Director: Anders Thomas Jensen
Starring: Mads Mikkelsen, Nikolaj Lie Kaas, Andrea Heick Gadeberg, Lars Brygmann, Nicolas Bro
Run Time: 116 mins
Riders of Justice is an action comedy by Danish director Anders Thomas Jensen, who reunites with the brilliant Mads Mikkelsen after collaborating on The Green Butchers, Adam’s Apples and Men and Chicken. Mikkelsen plays Markus, a soldier stationed in Afghanistan with a temper, who is recalled home to his teenage daughter, Mathilde (Andrea Heick Gadeberg) after his wife dies in a tragic train incident. Mathilde had also been on the train with her mother where a stranger, Otto (Nikolaj Lie Kaas) had given up his seat for her. Both Markus and Mathilde deal with the ensuing grief in their own ways, causing a strained relationship.
Markus is visited by mathematician Otto (Nikolaj Lie Kaas), haunted by the grief, with his friend Lenart (Lars Brygmann), who have tracked him at his home to inform him that the train incident wasn’t a coincidence but a planned murder of a trial witness against the Riders of Justice motorbike gang. The three team up together, along with Otto’s hacker friend Emmenthaler (Nicolas Bro) to track the gang down and for Markus to enact revenge. However, this is to an unexpected and interesting result.
Riders of Justice is an original yet odd experience, both in its construction and in its fusion of the action and comedy genres. This is a film that swings between its genres, as well as moments of heartfelt sadness. It doesn’t all quite gel together, nor does it have the emotional gut-punch that this type of narrative requires. But the film is to be admired for attempting to deconstruct the revenge thriller genre in an innovative fashion and there is some excellent development of its oddball characters.
Mads Mikkelsen is typically excellent as Markus and portrays the broken soldier as a brute force of anger but someone who is trying to improve himself and emotionally connect with his daughter. Mikkelsen is normally the highlight of every film he features in but this is a rare case where the supporting cast are more than able to match the esteemed Danish actor. Nikolaj Lie Kaas is equally affecting as Otto, also tortured by grief and sees himself as pathetic. Lars Brygmann is brilliant as the geeky, wise-talking Lenart and Nicolas Bro has many of the film’s best lines as the overweight yet hard-working Emmenthaler. All four actors share excellent chemistry together and when the stakes increase in the film’s third act, Jensen has succeeded in his task of making the audience care for them.
The script, which is also written by Jensen, is particularly admirable and full of wit. There are some philosophical exchanges between characters such as on the nature of chess and the themes of chance, coincidence and randomness. There are also some sequences that are blackly comic, such as the opening theft of a bicycle and a weapons training sequence, peppered in for good measure.
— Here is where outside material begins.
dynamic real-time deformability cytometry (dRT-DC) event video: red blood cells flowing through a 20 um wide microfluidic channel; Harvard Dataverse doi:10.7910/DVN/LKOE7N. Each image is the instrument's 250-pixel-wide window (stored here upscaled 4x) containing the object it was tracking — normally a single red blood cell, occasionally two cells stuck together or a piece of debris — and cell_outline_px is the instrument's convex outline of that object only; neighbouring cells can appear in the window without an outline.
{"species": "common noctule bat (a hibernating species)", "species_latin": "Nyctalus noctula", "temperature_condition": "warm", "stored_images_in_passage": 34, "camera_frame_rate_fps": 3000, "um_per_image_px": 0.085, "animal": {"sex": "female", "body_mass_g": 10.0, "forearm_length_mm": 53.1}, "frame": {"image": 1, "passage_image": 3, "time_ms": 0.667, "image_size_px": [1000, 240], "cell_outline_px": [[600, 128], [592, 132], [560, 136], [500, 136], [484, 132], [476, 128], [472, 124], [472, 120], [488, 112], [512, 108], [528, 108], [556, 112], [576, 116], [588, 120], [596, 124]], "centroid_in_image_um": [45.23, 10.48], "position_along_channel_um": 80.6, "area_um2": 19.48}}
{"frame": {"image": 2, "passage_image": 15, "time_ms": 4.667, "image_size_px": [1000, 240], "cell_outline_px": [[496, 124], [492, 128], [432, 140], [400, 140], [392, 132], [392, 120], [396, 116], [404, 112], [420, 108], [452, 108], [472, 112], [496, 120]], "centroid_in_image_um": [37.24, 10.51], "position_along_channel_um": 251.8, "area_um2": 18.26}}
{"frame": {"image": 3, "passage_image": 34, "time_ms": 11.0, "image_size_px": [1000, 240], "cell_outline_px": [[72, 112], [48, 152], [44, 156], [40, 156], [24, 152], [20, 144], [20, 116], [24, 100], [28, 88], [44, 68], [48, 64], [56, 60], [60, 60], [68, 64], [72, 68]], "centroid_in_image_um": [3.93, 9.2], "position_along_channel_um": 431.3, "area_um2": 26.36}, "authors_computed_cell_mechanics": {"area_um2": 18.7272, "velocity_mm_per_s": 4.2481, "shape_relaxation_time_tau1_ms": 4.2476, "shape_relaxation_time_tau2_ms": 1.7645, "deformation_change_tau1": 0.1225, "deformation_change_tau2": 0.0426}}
The components of Riders of Justice shouldn’t really work but it surprisingly mostly comes together and the result is an innovative, heartfelt and often comic subversion of the revenge thriller genre. It is reminiscent of a Coen Brothers film in its tone but with a Eurocentric spin. It’s not quite the revelatory experience some are suggesting the film to be and it acts as a disservice to go into this film with sky-high expectations. This is yet another thoughtful Mads Mikkelsen vehicle and combined with Another Round, currently playing in cinemas, this is turning into a stellar year for the actor.